This month marks my 3 year anniversary of working for myself. I think it was undoubtedly the right decision, but it doesn’t quite feel firm and real. Here are some lessons learned as I enter my third year.
Learn how to work, or fail
I think the hardest lesson for me is that the biggest challenge has not been the technical piece. I know how to do that, and I’d like to think I do it well. I even have somewhat of a grasp on the sales and marketing piece. The hardest part is the daily art of working.
I’ve said it many times before, but there is so much scaffolding that comes from having a workplace, co-workers, and a boss telling you what to do. You expect to just be able to get stuff done when you work for yourself, and that’s just not the case. It’s frustratingly difficult.
In reality, there is a whole suite of skills that need to be learned to work for yourself, to work from home, etc. for example:
- Switching between strategy and execution
- Setting boundaries at home
- Scheduling work
- Identifying what’s profitable and drives the business forward
- Tolerating financial and career uncertainty
My biggest regret has been not focusing on these things from day one. My biggest struggle right now is the art of daily working and daily success.
Invest in your environment
Related to that, in the last 5 months, my royalties have been at an all time high. That this feels real and stable, and has caused me to reinvest in my environment. I think that is also something I wish I had done earlier.
When I first started, I was using the same laptop for both leisure and work, and this quickly lead to a poor work-life balance and everything feeling like a blur. For the longest time I used a $100 desk from Staples.
More recently, I purchased a standing desk and it has been wonderful. I bought three 27″ monitors. I bought a streamdeck and use it for time tracking launching applications. I purchased $400 headphones, which feels utterly decadent. But I’m realizing it’s all worth it.
Ultimately, not investing in my environment for so long is a kind of stubbornness. I keep expecting to just be able to work, but this depends on some reservoir of willpower and focus, which is always more limited that I expect. Too often I indulge in “should” thinking.
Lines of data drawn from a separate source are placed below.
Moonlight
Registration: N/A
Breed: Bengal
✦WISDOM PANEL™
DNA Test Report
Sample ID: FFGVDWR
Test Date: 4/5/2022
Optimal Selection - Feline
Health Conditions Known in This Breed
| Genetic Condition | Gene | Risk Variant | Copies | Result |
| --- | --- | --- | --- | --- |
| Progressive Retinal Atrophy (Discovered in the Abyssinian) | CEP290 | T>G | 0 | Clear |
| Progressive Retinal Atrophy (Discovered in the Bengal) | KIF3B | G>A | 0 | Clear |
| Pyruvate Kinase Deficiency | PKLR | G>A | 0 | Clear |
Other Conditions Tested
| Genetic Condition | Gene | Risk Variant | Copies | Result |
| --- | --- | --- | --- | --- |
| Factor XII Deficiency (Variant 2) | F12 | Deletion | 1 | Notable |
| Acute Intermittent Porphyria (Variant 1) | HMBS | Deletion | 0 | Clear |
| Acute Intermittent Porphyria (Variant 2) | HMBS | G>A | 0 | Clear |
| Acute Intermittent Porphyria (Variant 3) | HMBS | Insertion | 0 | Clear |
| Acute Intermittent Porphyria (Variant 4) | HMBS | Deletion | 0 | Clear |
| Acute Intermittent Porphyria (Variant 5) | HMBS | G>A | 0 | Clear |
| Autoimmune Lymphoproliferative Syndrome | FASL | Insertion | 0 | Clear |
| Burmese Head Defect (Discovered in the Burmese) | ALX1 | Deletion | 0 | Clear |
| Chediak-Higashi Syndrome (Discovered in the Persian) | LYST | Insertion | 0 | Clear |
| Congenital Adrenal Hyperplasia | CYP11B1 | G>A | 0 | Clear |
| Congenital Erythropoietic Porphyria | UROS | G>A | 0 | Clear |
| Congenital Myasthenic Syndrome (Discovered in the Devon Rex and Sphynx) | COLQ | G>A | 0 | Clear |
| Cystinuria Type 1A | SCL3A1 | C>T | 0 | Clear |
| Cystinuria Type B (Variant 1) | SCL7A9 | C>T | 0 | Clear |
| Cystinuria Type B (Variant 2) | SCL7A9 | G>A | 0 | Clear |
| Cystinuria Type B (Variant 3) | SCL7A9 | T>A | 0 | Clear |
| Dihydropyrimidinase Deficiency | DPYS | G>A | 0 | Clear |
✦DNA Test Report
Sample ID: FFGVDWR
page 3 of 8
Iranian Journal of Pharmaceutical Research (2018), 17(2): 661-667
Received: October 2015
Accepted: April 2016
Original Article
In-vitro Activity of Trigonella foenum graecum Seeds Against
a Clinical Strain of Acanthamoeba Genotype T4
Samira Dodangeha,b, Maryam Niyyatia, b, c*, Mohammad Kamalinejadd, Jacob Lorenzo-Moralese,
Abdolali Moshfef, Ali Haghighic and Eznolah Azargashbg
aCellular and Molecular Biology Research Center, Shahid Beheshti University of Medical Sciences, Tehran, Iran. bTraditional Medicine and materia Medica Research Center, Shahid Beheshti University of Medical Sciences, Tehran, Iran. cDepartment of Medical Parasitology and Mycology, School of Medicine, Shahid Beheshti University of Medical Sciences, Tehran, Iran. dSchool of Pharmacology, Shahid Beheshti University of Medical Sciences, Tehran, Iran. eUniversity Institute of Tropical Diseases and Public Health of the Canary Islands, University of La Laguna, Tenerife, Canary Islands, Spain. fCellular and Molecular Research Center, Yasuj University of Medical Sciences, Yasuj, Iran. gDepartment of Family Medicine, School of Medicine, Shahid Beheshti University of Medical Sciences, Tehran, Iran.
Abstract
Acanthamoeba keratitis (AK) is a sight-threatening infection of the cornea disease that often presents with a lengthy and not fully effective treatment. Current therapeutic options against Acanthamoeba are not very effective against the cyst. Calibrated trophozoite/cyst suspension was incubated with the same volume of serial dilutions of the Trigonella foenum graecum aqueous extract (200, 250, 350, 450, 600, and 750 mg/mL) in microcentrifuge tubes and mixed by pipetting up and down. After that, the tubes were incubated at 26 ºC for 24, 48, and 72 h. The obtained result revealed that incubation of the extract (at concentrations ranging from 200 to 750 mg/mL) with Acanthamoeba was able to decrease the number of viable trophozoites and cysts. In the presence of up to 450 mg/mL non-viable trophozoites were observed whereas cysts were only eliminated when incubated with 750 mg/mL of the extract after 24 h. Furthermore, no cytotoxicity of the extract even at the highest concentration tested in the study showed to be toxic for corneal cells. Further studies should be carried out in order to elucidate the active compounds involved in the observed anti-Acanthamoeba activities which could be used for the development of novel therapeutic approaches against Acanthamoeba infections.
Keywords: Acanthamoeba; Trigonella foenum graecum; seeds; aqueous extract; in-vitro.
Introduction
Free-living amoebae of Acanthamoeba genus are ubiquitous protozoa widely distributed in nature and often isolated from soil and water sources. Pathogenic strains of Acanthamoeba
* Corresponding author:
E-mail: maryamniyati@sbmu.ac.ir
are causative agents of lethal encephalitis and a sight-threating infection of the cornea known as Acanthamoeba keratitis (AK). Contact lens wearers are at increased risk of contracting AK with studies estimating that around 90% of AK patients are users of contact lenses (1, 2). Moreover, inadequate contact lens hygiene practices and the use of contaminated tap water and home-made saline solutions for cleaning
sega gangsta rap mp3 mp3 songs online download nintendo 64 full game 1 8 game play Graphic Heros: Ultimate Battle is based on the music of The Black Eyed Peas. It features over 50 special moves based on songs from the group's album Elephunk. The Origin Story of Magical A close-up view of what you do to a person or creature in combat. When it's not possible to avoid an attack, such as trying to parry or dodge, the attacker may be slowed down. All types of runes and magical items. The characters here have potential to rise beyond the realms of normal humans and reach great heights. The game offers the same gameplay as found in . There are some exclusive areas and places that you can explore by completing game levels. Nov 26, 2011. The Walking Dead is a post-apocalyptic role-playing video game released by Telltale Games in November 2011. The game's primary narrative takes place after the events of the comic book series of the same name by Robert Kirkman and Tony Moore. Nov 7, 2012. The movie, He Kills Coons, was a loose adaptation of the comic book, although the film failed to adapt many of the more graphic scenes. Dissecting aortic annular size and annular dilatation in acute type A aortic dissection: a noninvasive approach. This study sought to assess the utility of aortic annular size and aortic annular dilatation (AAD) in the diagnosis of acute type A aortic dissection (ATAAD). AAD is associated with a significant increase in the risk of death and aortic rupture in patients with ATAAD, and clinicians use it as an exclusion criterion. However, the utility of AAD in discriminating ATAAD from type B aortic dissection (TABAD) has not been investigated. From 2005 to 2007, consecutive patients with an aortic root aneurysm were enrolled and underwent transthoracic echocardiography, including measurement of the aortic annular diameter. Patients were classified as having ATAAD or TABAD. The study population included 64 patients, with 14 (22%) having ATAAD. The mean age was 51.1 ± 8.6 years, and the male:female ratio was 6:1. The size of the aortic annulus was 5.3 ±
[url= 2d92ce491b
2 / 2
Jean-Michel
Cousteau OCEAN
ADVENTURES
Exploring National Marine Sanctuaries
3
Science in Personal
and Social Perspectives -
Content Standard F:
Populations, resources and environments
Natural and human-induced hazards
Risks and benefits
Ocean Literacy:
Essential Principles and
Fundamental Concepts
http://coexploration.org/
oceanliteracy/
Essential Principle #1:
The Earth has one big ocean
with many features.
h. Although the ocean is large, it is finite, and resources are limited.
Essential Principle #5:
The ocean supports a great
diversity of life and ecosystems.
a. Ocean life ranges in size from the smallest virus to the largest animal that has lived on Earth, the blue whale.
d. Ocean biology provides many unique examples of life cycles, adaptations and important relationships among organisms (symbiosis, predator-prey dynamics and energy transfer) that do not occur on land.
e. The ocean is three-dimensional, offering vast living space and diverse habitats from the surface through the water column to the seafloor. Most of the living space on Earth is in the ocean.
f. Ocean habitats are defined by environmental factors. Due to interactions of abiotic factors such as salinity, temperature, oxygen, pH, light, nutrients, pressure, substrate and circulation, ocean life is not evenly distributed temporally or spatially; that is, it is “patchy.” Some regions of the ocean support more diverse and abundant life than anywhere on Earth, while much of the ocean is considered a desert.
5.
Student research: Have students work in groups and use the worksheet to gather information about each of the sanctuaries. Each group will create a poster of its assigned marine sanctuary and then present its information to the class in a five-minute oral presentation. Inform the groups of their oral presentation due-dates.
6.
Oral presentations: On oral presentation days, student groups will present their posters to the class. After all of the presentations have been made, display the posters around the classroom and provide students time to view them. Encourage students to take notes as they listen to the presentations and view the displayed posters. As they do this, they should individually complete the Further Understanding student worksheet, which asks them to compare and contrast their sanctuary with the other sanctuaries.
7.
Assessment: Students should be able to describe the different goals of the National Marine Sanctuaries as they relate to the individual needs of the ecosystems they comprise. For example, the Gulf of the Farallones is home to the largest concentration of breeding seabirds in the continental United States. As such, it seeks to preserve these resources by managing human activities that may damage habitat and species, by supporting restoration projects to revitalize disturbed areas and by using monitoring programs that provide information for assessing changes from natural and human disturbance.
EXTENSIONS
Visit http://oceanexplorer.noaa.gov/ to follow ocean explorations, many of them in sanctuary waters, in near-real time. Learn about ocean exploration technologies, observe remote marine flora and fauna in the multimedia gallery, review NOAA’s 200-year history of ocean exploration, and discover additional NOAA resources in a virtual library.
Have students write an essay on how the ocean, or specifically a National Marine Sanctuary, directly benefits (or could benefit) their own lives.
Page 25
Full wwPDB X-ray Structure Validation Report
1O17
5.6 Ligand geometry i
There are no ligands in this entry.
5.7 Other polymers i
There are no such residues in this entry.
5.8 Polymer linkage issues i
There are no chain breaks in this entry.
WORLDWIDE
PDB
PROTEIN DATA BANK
How much money do you need?
One thing that has been a point of frustration is that my top line revenue for the past 3 years has been fairly flat. And sometimes I wonder if I’ve made a mistake. But just looking at top line revenue doesn’t tell the whole story.
First, if you look at where that revenue came from, there’s been a huge shift over time. That first year, 80% of my income was consulting and 20% was royalties. And much of that consulting was work I didn’t want to do, but did to pay the bills. By year three, that ratio has flipped. Covid tanked a lot of consulting but doubled my viewership.
One big benefit of that is now my income, while not higher, has become more stable and predictable. Not once during the pandemic did we have to worry about paying the mortgage. In contrast, I know a couple consultant friends who had to go back to getting a job.
Another benefit has been supreme flexibility. It comes with frustrations, as mentioned above, but I’ve been able to just take a day off, whenever I want. I can take my mom to a bird fair, and it’s fine. I think a lot about folks who get promoted, make an extra $20k but are working 50 hours per week and are miserable. I try to remind myself that I’ve take the reverse choice.
So what’s next?
I plan to continue doing consulting on Power BI and the Azure data platform. I think it’s essential as an instructor to stay grounded and relevant. And I enjoy it! But I’m accepting that my main job is to be a perpetual newbie, having to constantly learn technology and package it up for others. This means focusing on instructional design and, more importantly, how to get work done on a daily basis.
In the short term, I’m working on 3 Power BI courses for Q4 and then hopefully taking the last 6 weeks off for 2021!
2 thoughts on “Lessons learned from being self-employed, 3 years in”
Congrats on completing year three. Most small businesses never make it to year three.
Congratulations on making the shift and surviving to tell the tale. I work in a school ( not made the jump) where school results have been largely flat oer a few years now. This is simply because the school is not taking a risk to change it’s ways or chaning the way of doing things.
You will see different outcomes ONLY if you make changes to way you operate. I only wish I had the courage you have.
That’s all I can say and wish you well.